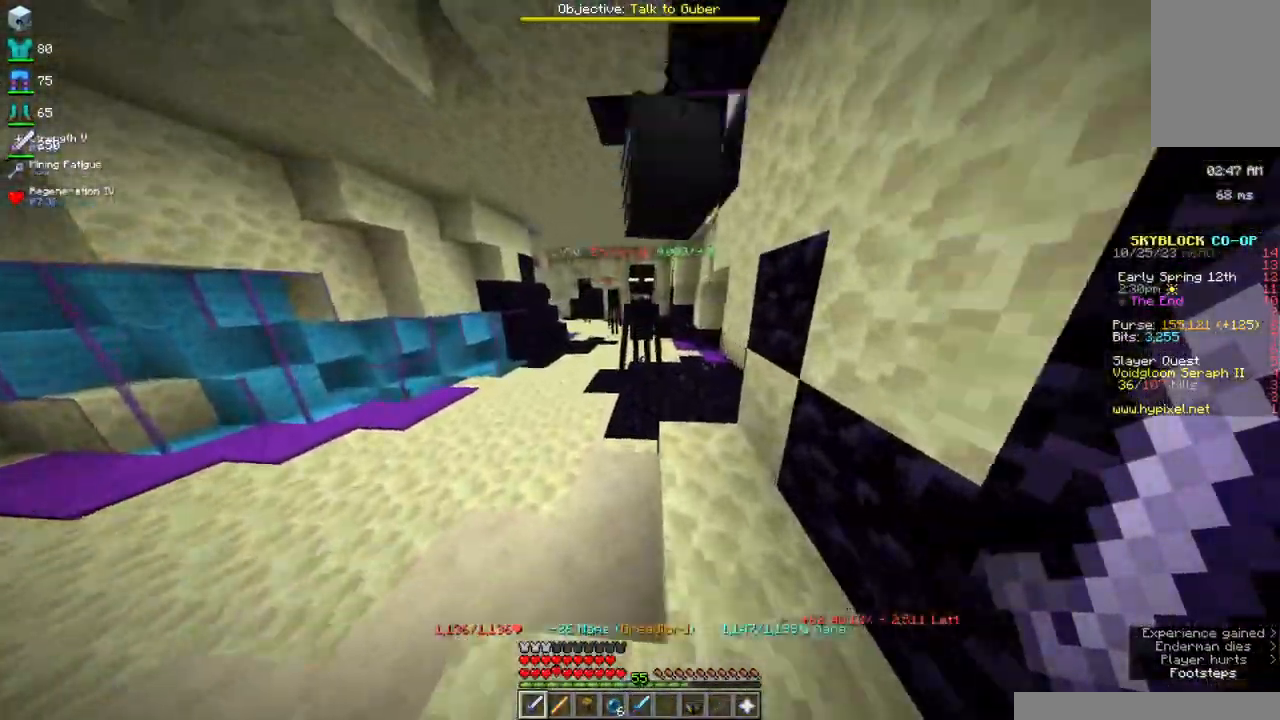
{"keys": ["w"], "mouse": [], "events": []}
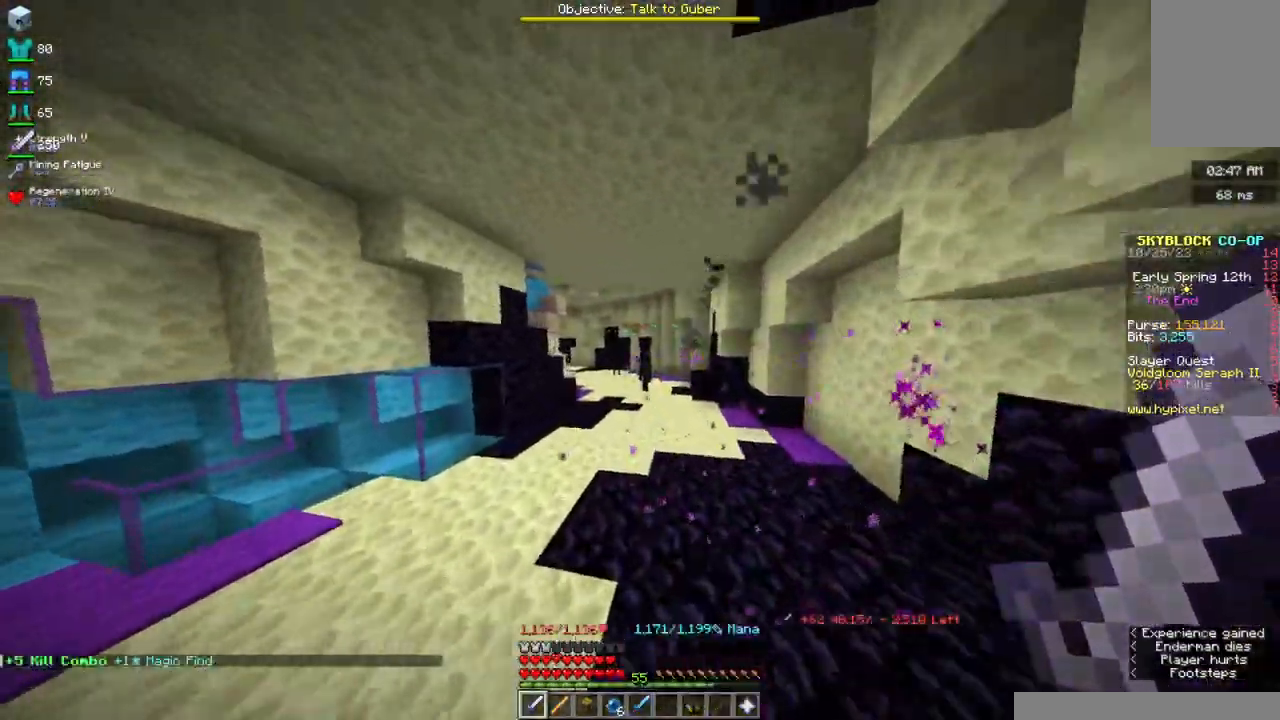
{"keys": ["w"], "mouse": ["right"], "events": [[134, "mouse_right", "down"]]}
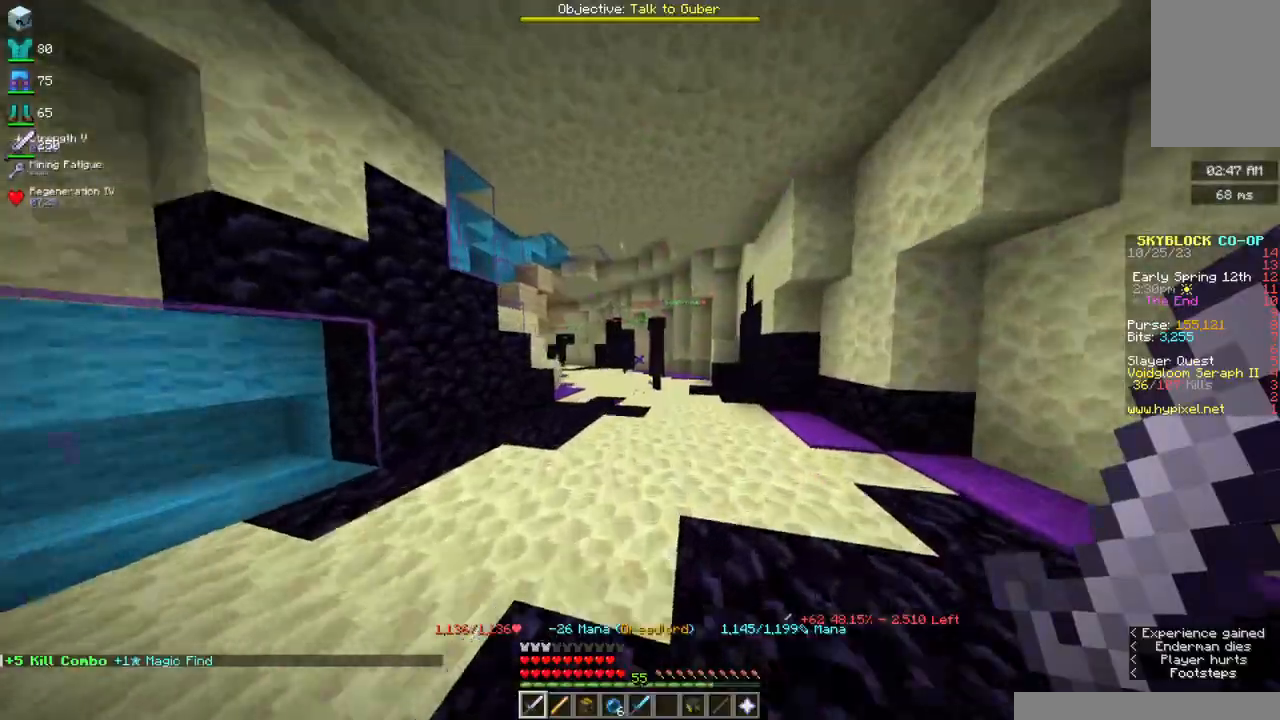
{"keys": ["w"], "mouse": [], "events": [[134, "mouse_right", "up"]]}
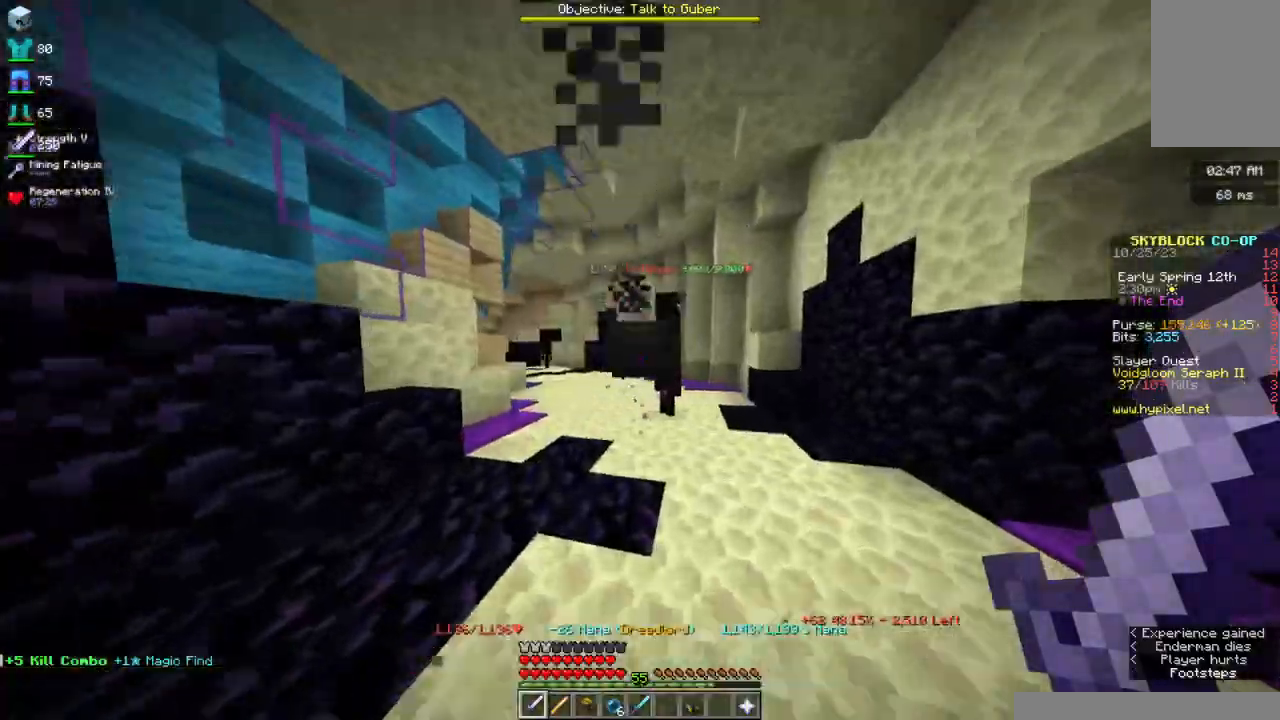
{"keys": ["w"], "mouse": [], "events": []}
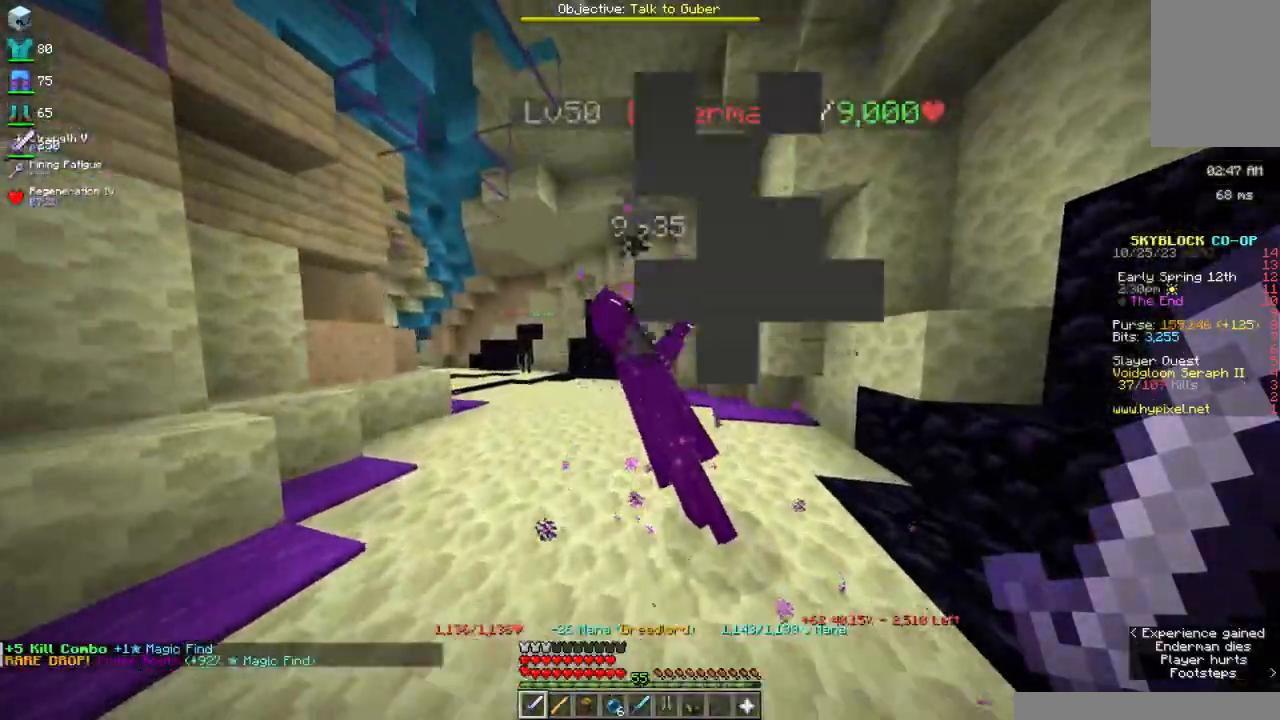
{"keys": ["w"], "mouse": ["right"], "events": [[467, "mouse_right", "down"]]}
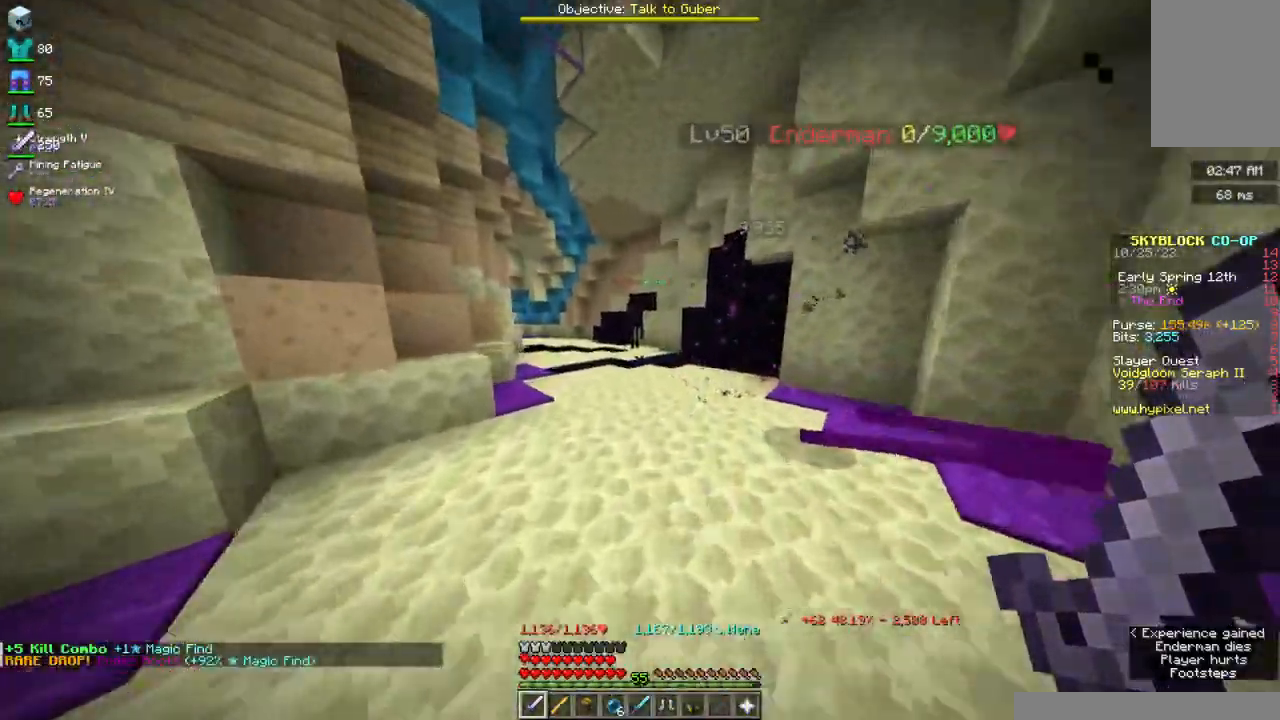
{"keys": ["w"], "mouse": [], "events": [[400, "mouse_right", "up"]]}
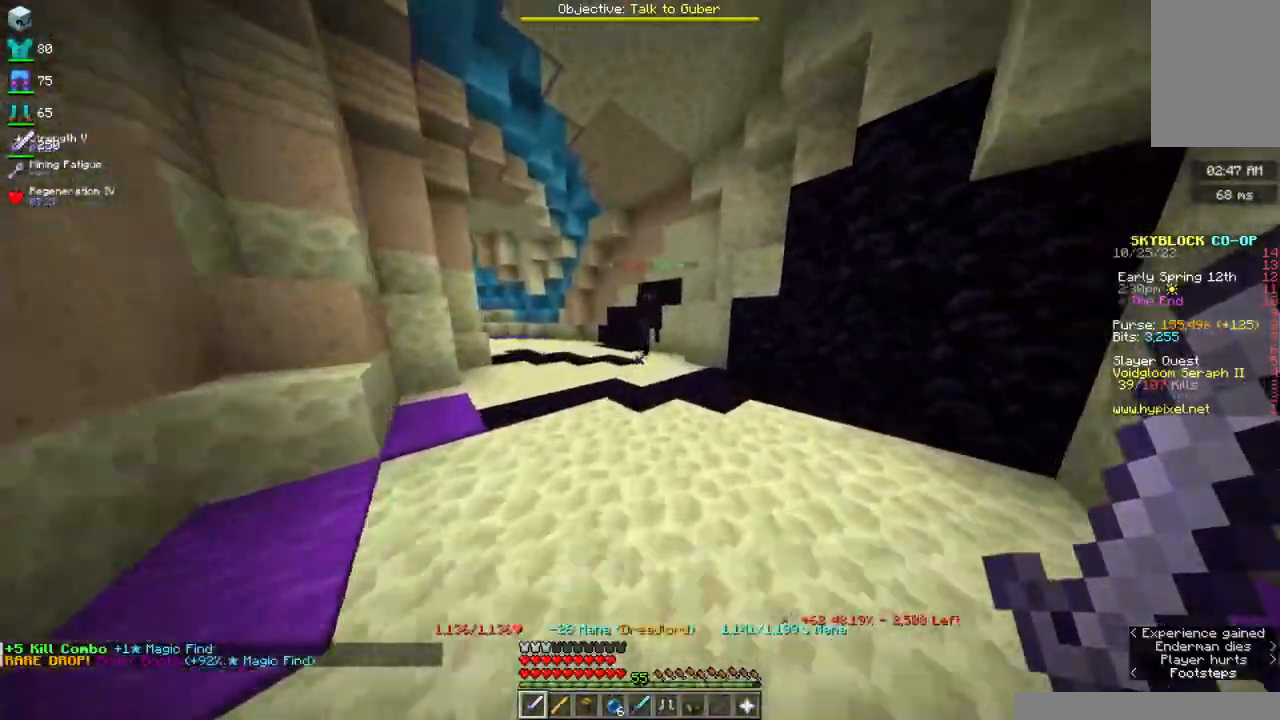
{"keys": ["w"], "mouse": [], "events": []}
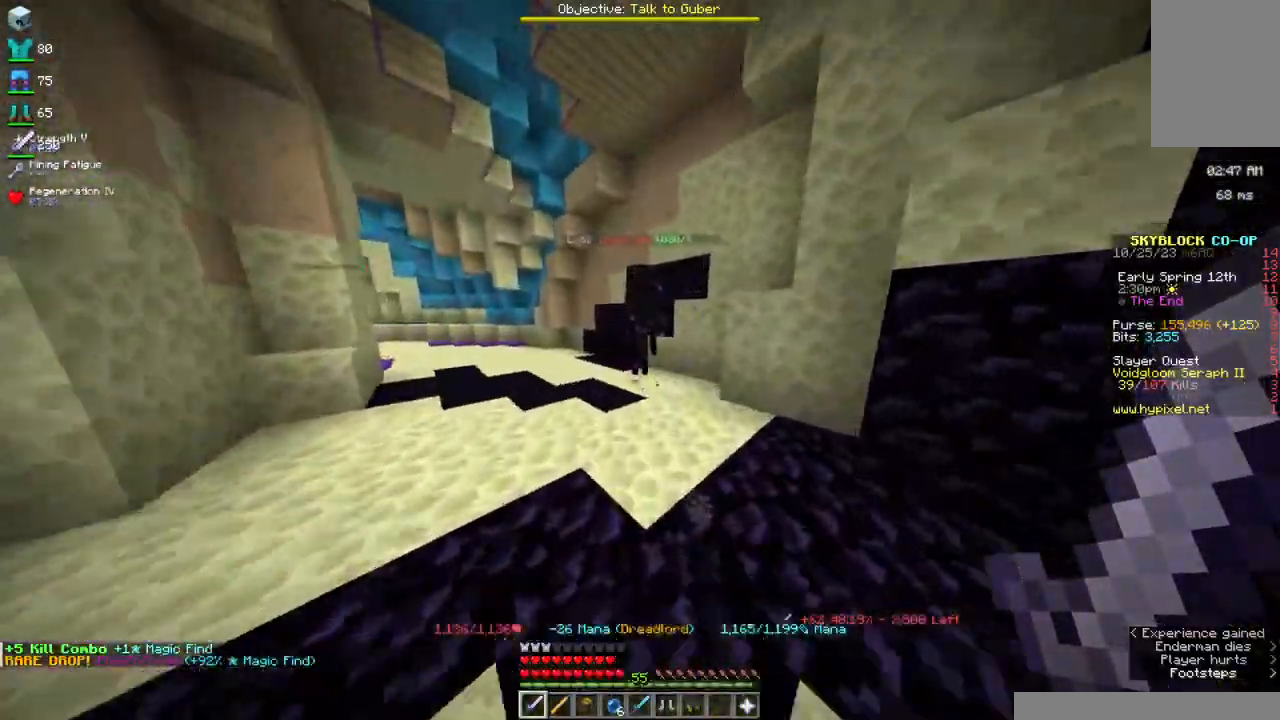
{"keys": ["w"], "mouse": [], "events": [[217, "mouse_right", "down"], [417, "mouse_right", "up"]]}
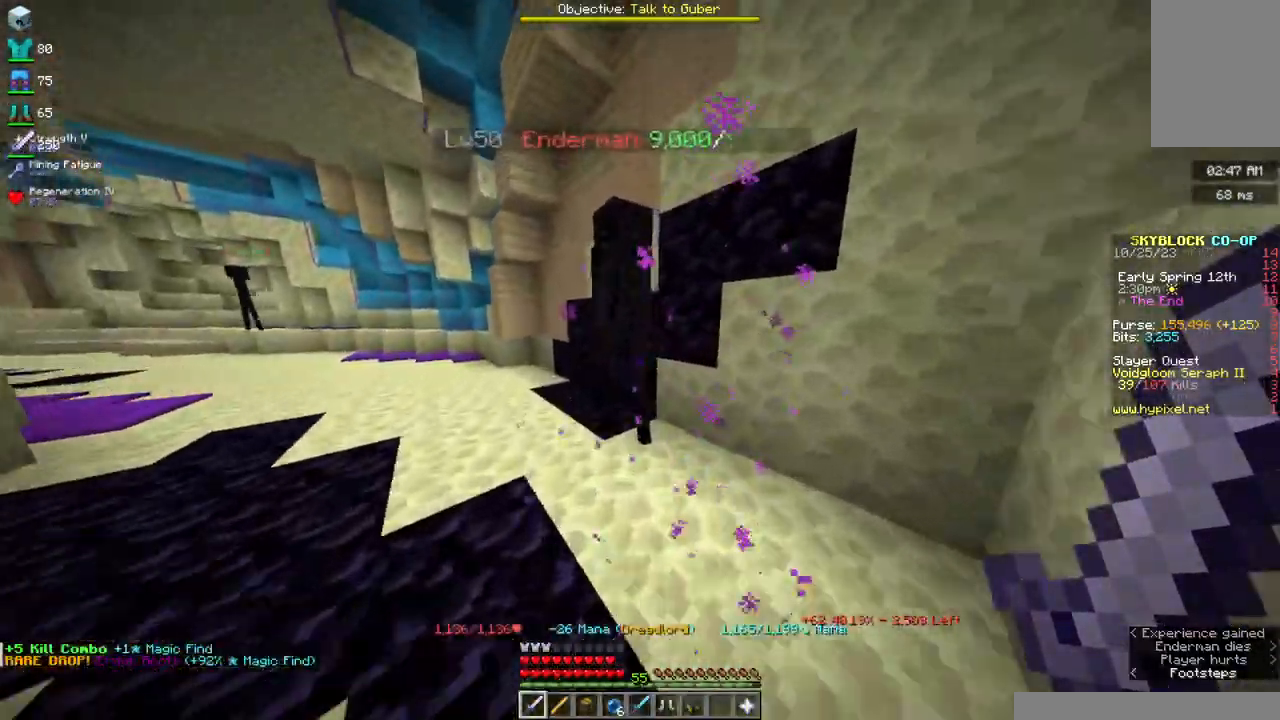
{"keys": ["w"], "mouse": [], "events": []}
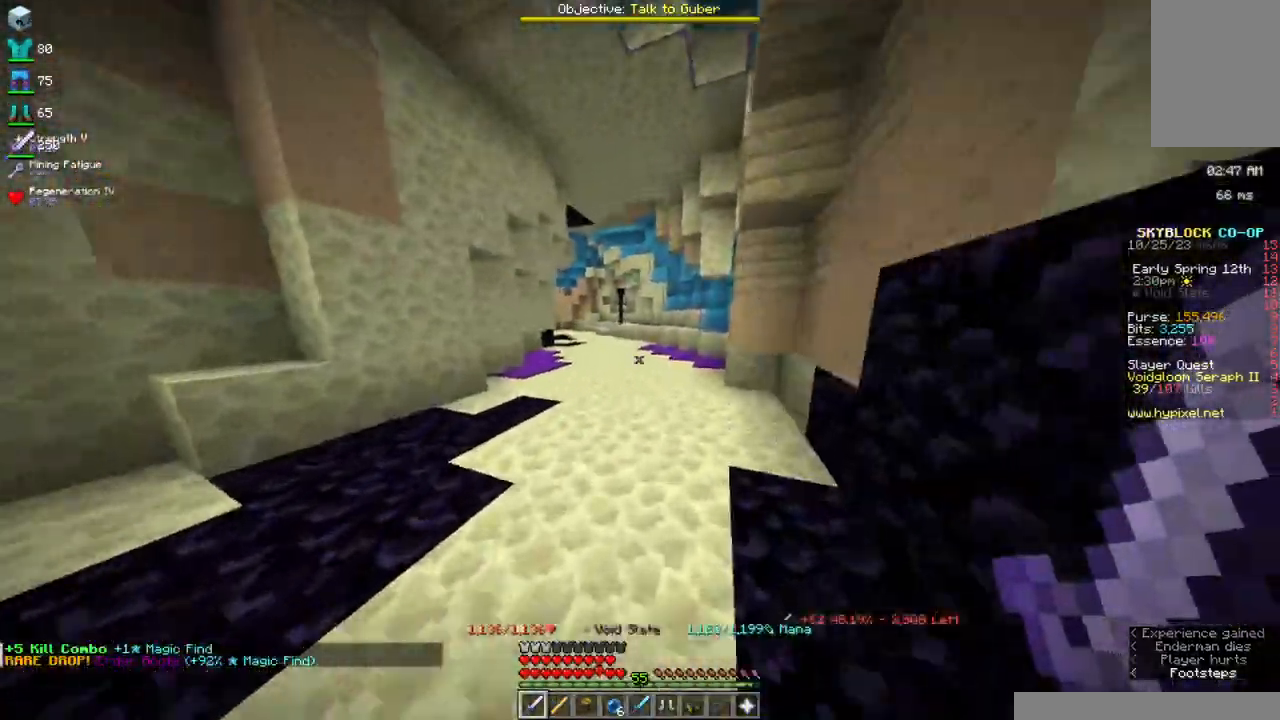
{"keys": ["w"], "mouse": ["right"], "events": [[300, "mouse_right", "down"]]}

+===+

▸ **Task objective**
Transcribe all the lines above exactly; any image among them is skipped.

▸ **Task result**
{"keys": ["w"], "mouse": [], "events": []}
{"keys": ["w"], "mouse": ["right"], "events": [[134, "mouse_right", "down"]]}
{"keys": ["w"], "mouse": [], "events": [[134, "mouse_right", "up"]]}
{"keys": ["w"], "mouse": [], "events": []}
{"keys": ["w"], "mouse": ["right"], "events": [[467, "mouse_right", "down"]]}
{"keys": ["w"], "mouse": [], "events": [[400, "mouse_right", "up"]]}
{"keys": ["w"], "mouse": [], "events": []}
{"keys": ["w"], "mouse": [], "events": [[217, "mouse_right", "down"], [417, "mouse_right", "up"]]}
{"keys": ["w"], "mouse": [], "events": []}
{"keys": ["w"], "mouse": ["right"], "events": [[300, "mouse_right", "down"]]}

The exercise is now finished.